Security Requirements for Store-on-Client and Verify-on-Server Secure Biometric Authentication

Abstract

The Fast IDentity Online Universal Authentication Framework (FIDO UAF) is an online two-step authentication framework designed to prevent biometric information breaches from servers. In FIDO UAF, biometric authentication is firstly executed inside a user’s device, and then online device authentication follows. While there is no chance of biometric information leakage from the servers, risks remain when users’ devices are compromised. In addition, it may be possible to impersonate the user by skipping the biometric authentication step.
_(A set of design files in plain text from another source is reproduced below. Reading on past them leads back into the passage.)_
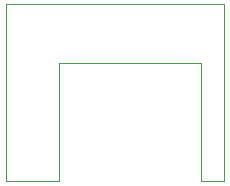
<source format=gbr>
%TF.GenerationSoftware,KiCad,Pcbnew,(6.0.6)*%
%TF.CreationDate,2022-06-25T15:25:50+03:00*%
%TF.ProjectId,EnkooderL,456e6b6f-6f64-4657-924c-2e6b69636164,rev?*%
%TF.SameCoordinates,Original*%
%TF.FileFunction,Profile,NP*%
%FSLAX46Y46*%
G04 Gerber Fmt 4.6, Leading zero omitted, Abs format (unit mm)*
G04 Created by KiCad (PCBNEW (6.0.6)) date 2022-06-25 15:25:50*
%MOMM*%
%LPD*%
G01*
G04 APERTURE LIST*
%TA.AperFunction,Profile*%
%ADD10C,0.050000*%
%TD*%
G04 APERTURE END LIST*
D10*
X158000000Y-80000000D02*
X158000000Y-95000000D01*
X144000000Y-95000000D02*
X139500000Y-95000000D01*
X144000000Y-95000000D02*
X144000000Y-85000000D01*
X144000000Y-85000000D02*
X156000000Y-85000000D01*
X156000000Y-85000000D02*
X156000000Y-95000000D01*
X158000000Y-95000000D02*
X156000000Y-95000000D01*
X139500000Y-95000000D02*
X139500000Y-80000000D01*
X139500000Y-80000000D02*
X158000000Y-80000000D01*
M02*

</source>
To design more secure schemes, this paper defines Store-on-Client and Verify-on-Server Secure Biometric Authentication (SCVS-SBA). Store-on-client means that the biometric information is stored in the devices as required for FIDO UAF, while verify-on-server is different from FIDO UAF, which implies that the result of biometric authentication is determined by the server. We formalize security requirements for SCVS-SBA into three definitions. The definitions guarantee resistance to impersonation attacks and credential guessing attacks, which are standard security requirements for authentication schemes. We consider different types of attackers according to the knowledge on the internal information. We propose a practical concrete scheme toward SCVS-SBA, where normalized cross-correlation is used as the similarity measure for the biometric features. Experimental results show that a single authentication process takes only tens of milliseconds, which means that it is fast enough for practical use.